= Work request =
Your response should contain exactly the lines running from the one with "with 10 funnel steps without" to the end of the data below, both included, and no pictures.

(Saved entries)
____

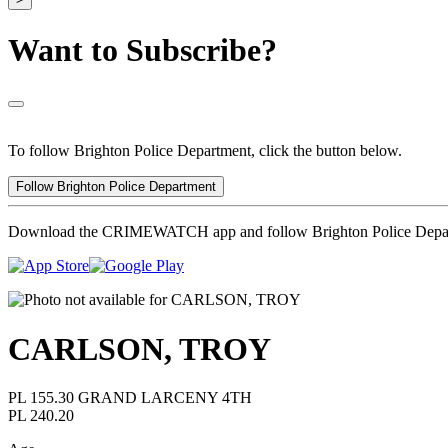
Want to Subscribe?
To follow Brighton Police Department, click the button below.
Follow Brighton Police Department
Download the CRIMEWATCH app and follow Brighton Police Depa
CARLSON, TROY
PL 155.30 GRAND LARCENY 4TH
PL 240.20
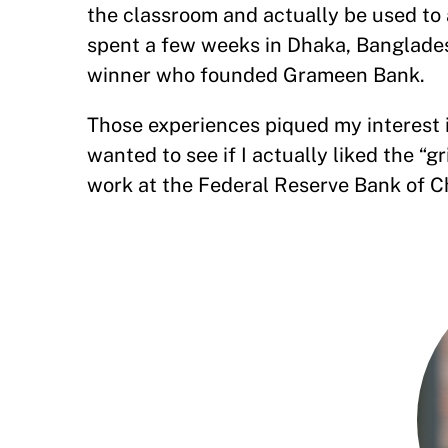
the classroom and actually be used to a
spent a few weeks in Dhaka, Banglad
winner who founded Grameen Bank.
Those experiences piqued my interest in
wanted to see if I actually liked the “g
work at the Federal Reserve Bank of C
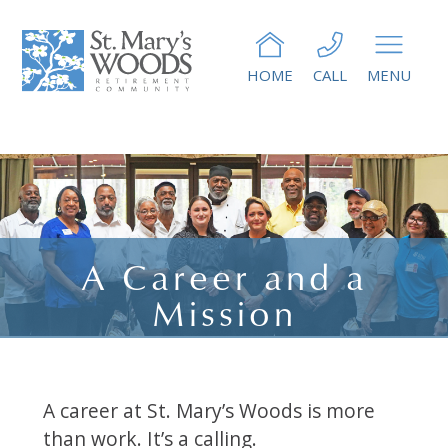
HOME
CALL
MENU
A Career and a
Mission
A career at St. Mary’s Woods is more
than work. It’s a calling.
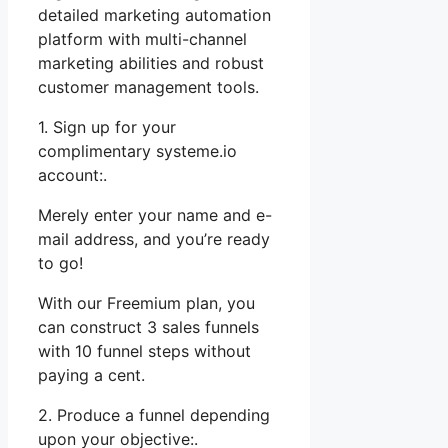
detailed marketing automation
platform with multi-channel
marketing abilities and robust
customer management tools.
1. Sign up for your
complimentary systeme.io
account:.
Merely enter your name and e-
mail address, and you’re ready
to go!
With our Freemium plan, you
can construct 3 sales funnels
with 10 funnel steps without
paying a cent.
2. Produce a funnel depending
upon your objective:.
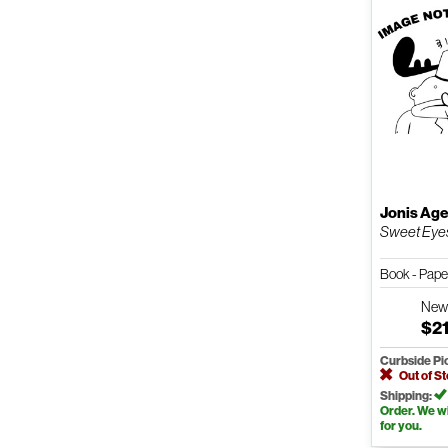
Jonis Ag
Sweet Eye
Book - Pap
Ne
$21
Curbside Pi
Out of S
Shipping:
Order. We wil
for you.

____

= Your solution =
with 10 funnel steps without
paying a cent.
2. Produce a funnel depending
upon your objective:.
Jonis Ag
Sweet Eye
Book - Pap
Ne
$21
Curbside Pi
Out of S
Shipping:
Order. We wil
for you.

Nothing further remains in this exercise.